There is, however, something that the district courts can do to minimize pointless reversals and unnecessary do-overs of sentence proceedings. If a sentencing court is faced with a guidelines question that may become an issue on appeal, the court can indicate whether the advice that results from its resolution of that question makes a difference in the sentence. For example, in this case if the district court had stated that regardless of how the guidelines relevant conduct issue was resolved, it would consider the prior assault under § 3553(a)(1) & (2)(C) and on that basis would still impose the same 96-month sentence, we would not have to send this ease back for more sentence proceedings. The sentencing court might have stated that its ruling on the relevant conduct issue resulted in a guidelines range of 77 to 96 months, but that if it were wrong about that and the range was only 27 to 33 months, the sentence would still have been 96 months based on the § 3553(a) factors. On that basis we could and would have affirmed.

This suggestion is not some radical new idea born of frustration churned up by the Booker decision. The Supreme Court and this Court have long recognized that it is not necessary to decide guidelines issues or remand cases for new sentence proceedings where the guidelines error, if any, did not affect the sentence. See Williams v. United States, 503 U.S. 193, 203, 112 S.Ct. 1112, 1120-21, 117 L.Ed.2d 341 (1992) (“[OJnce the court of appeals has decided that the district court misapplied the Guidelines, a remand is appropriate unless the reviewing court concludes, on the record as a whole, that the error was harmless, i.e., that the error did not affect the district court’s selection of the sentence imposed.”); United States v. Blas, 360 F.3d 1268, 1272-73 (11th Cir.2004) (declining to decide whether the district court misapplied the guidelines where the district court would have reached the same sentence regardless of any error); United States v. Hersh, 297 F.3d 1233, 1250-54 (11th Cir.2002) (holding that the sentence was “without error and need not be remanded for resentencing” even though the district court erred in applying the grouping guidelines because the district court had stated that it would have reached the same result through an upward departure if necessary); United States v. Kendrick, 22 F.3d 1066, 1068 (11th Cir.1994) (recognizing that if a guidelines error “did not affect the district court’s selection of the sentence imposed” the sentence is due to be affirmed) (internal citations and marks omitted).
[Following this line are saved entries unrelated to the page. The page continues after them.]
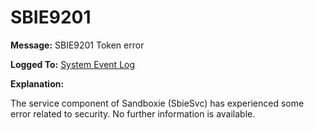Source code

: # SBIE9201

**Message:** SBIE9201 Token error

**Logged To:** [System Event Log](SystemEventLog.md)

**Explanation:**

The service component of Sandboxie (SbieSvc) has experienced some error related to security. No further information is available.
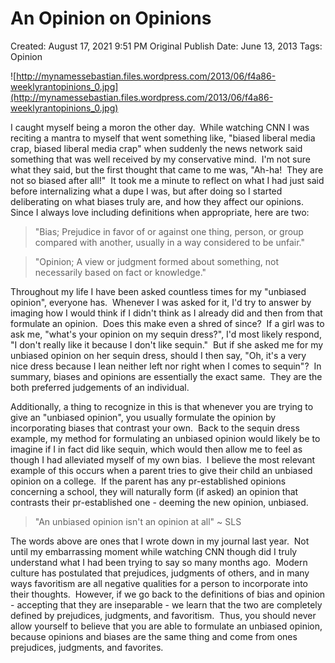 # An Opinion on Opinions

Created: August 17, 2021 9:51 PM
Original Publish Date: June 13, 2013
Tags: Opinion

![http://mynamessebastian.files.wordpress.com/2013/06/f4a86-weeklyrantopinions_0.jpg](http://mynamessebastian.files.wordpress.com/2013/06/f4a86-weeklyrantopinions_0.jpg)

I caught myself being a moron the other day.  While watching CNN I was reciting a mantra to myself that went something like, "biased liberal media crap, biased liberal media crap" when suddenly the news network said something that was well received by my conservative mind.  I'm not sure what they said, but the first thought that came to me was, "Ah-ha!  They are not so biased after all!"  It took me a minute to reflect on what I had just said before internalizing what a dupe I was, but after doing so I started deliberating on what biases truly are, and how they affect our opinions.  Since I always love including definitions when appropriate, here are two:

> "Bias; Prejudice in favor of or against one thing, person, or group compared with another, usually in a way considered to be unfair."
> 

> "Opinion; A view or judgment formed about something, not necessarily based on fact or knowledge."
> 

Throughout my life I have been asked countless times for my "unbiased opinion", everyone has.  Whenever I was asked for it, I'd try to answer by imaging how I would think if I didn't think as I already did and then from that formulate an opinion.  Does this make even a shred of since?  If a girl was to ask me, "what's your opinion on my sequin dress?", I'd most likely respond, "I don't really like it because I don't like sequin."  But if she asked me for my unbiased opinion on her sequin dress, should I then say, "Oh, it's a very nice dress because I lean neither left nor right when I comes to sequin"?  In summary, biases and opinions are essentially the exact same.  They are the both preferred judgements of an individual.

Additionally, a thing to recognize in this is that whenever you are trying to give an "unbiased opinion", you usually formulate the opinion by incorporating biases that contrast your own.  Back to the sequin dress example, my method for formulating an unbiased opinion would likely be to imagine if I in fact did like sequin, which would then allow me to feel as though I had alleviated myself of my own bias.  I believe the most relevant example of this occurs when a parent tries to give their child an unbiased opinion on a college.  If the parent has any pr-established opinions concerning a school, they will naturally form (if asked) an opinion that contrasts their pr-established one - deeming the new opinion, unbiased.

> "An unbiased opinion isn't an opinion at all" ~ SLS
> 

The words above are ones that I wrote down in my journal last year.  Not until my embarrassing moment while watching CNN though did I truly understand what I had been trying to say so many months ago.  Modern culture has postulated that prejudices, judgments of others, and in many ways favoritism are all negative qualities for a person to incorporate into their thoughts.  However, if we go back to the definitions of bias and opinion - accepting that they are inseparable - we learn that the two are completely defined by prejudices, judgments, and favoritism.  Thus, you should never allow yourself to believe that you are able to formulate an unbiased opinion, because opinions and biases are the same thing and come from ones prejudices, judgments, and favorites.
Of course, if a sentencing court believes that how it resolves a particular guidelines issue does matter — that the sentence it imposes would have been different if the guidelines range had been — the court can note that for the record as well. That kind of information would help us focus our appellate attention on the issues that matter. And nothing I have said is meant to imply that a district court is not free to decide a disputed guidelines issue without mentioning, or even considering, whether the result of that decision actually affects the sentence it imposes following consideration of the § 3553(a) factors. It is the prerogative of sentencing courts to speak *776or remain silent about such matters. The choice is theirs.